Some business commentators are suggesting that chains like Pret a Manger must be turning down a swathe of British candidates because they have exotic and impractical qualifications, and lack the ability and discipline to hold down a job (even if they have a degree and are desperate for a paying job).
But we can’t say that with any certainty – because we just don’t know how many British candidates are applying for these jobs. For the record, the firm says it would welcome more home–grown candidates – whether they can put up with the pay, housing situation and lifestyle attached to the role is another matter.

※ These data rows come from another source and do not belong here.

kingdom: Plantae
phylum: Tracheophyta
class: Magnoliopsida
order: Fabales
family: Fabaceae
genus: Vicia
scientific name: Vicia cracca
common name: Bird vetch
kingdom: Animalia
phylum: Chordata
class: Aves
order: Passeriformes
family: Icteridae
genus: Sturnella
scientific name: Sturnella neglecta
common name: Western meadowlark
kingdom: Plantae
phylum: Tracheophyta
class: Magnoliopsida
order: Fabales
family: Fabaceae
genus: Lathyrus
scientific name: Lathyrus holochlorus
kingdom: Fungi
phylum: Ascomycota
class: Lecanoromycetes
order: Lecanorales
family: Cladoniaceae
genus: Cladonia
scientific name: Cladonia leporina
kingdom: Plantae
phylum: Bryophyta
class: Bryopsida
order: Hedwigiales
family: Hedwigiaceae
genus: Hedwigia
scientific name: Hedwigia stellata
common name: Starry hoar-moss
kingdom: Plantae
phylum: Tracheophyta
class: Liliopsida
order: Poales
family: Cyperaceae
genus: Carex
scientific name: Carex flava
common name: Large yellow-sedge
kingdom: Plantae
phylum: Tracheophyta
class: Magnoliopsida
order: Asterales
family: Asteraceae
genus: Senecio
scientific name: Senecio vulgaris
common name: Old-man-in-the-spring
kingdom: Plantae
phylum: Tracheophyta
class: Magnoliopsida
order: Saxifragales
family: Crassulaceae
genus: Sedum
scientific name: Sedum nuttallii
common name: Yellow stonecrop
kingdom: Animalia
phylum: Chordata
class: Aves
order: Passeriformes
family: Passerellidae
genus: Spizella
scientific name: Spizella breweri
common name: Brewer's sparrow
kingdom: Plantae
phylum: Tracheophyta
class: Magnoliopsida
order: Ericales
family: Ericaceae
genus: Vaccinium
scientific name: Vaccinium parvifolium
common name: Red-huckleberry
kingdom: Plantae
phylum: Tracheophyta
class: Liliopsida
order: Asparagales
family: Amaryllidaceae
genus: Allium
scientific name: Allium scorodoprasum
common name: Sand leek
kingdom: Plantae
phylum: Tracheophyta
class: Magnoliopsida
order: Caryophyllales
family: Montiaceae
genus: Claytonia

We would have to assume many young British workers are saying ‘no’ to that particular deal. Otherwise, we would have to reach some extreme and ultimately unfounded conclusions: Pret a Manger’s managers are discriminating against British applicants, or they are applying such a strict quality control to candidates – ranging from an impossible estimation of their ability to be on time, right down to whether they have a “positive” attitude or not (whatever that really means) – that schools and universities on these shores are failing to make young people employable for coffee shops.
Of course, there is plenty of evidence to suggest that qualifications have become inflated, that going through school and university has become a much easier experience. But proving to employers what that experience worth is much harder. Whatever the failings of our education system, they must be addressed separately. In the meantime, let’s not ignore the elephant in the room – the housing crisis that’s affecting all British youngsters, whether they want to serve up frothy Lattes or not.
That’s my conclusion – but what do you think? Leave your comments below.
This Post Has 2 Comments
The bigger question here would be concerning the long term sustainability of the UK economy and its ability to compete internationally if it does not provide affordable housing and business rental accommodation. Additionally these costs will ripple through the economy making everything more expensive.